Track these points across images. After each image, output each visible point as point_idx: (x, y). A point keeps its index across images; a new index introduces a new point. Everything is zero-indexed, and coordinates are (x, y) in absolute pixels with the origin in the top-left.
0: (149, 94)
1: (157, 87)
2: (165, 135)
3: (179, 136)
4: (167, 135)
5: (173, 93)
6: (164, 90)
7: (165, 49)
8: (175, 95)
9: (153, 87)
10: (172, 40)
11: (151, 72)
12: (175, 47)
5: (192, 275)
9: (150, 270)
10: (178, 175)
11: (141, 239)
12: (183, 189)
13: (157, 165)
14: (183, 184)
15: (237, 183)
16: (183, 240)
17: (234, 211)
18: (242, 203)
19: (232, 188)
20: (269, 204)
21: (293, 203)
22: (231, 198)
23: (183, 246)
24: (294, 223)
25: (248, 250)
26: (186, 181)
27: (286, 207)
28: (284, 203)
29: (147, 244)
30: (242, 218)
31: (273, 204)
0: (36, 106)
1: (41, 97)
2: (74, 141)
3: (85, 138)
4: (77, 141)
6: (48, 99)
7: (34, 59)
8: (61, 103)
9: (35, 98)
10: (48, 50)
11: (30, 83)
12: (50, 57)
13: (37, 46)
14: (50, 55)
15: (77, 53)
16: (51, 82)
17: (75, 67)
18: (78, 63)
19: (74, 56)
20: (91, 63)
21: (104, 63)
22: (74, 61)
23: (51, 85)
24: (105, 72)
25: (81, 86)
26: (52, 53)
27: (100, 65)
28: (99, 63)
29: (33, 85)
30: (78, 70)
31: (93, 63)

Work order: Go through the records and print each one exactly.

Solution:
Track these points across images. After each image, output each visible point as point_idx: (x, y). A point keeps its index across images; a new index introduces a new point. Everything is zero-indexed, and coordinates are (x, y) in absolute pixels with the origin in the top-left.
0: (149, 94)
1: (157, 87)
2: (165, 135)
3: (179, 136)
4: (167, 135)
5: (173, 93)
6: (164, 90)
7: (165, 49)
8: (175, 95)
9: (153, 87)
10: (172, 40)
11: (151, 72)
12: (175, 47)
5: (192, 275)
9: (150, 270)
10: (178, 175)
11: (141, 239)
12: (183, 189)
13: (157, 165)
14: (183, 184)
15: (237, 183)
16: (183, 240)
17: (234, 211)
18: (242, 203)
19: (232, 188)
20: (269, 204)
21: (293, 203)
22: (231, 198)
23: (183, 246)
24: (294, 223)
25: (248, 250)
26: (186, 181)
27: (286, 207)
28: (284, 203)
29: (147, 244)
30: (242, 218)
31: (273, 204)
0: (36, 106)
1: (41, 97)
2: (74, 141)
3: (85, 138)
4: (77, 141)
6: (48, 99)
7: (34, 59)
8: (61, 103)
9: (35, 98)
10: (48, 50)
11: (30, 83)
12: (50, 57)
13: (37, 46)
14: (50, 55)
15: (77, 53)
16: (51, 82)
17: (75, 67)
18: (78, 63)
19: (74, 56)
20: (91, 63)
21: (104, 63)
22: (74, 61)
23: (51, 85)
24: (105, 72)
25: (81, 86)
26: (52, 53)
27: (100, 65)
28: (99, 63)
29: (33, 85)
30: (78, 70)
31: (93, 63)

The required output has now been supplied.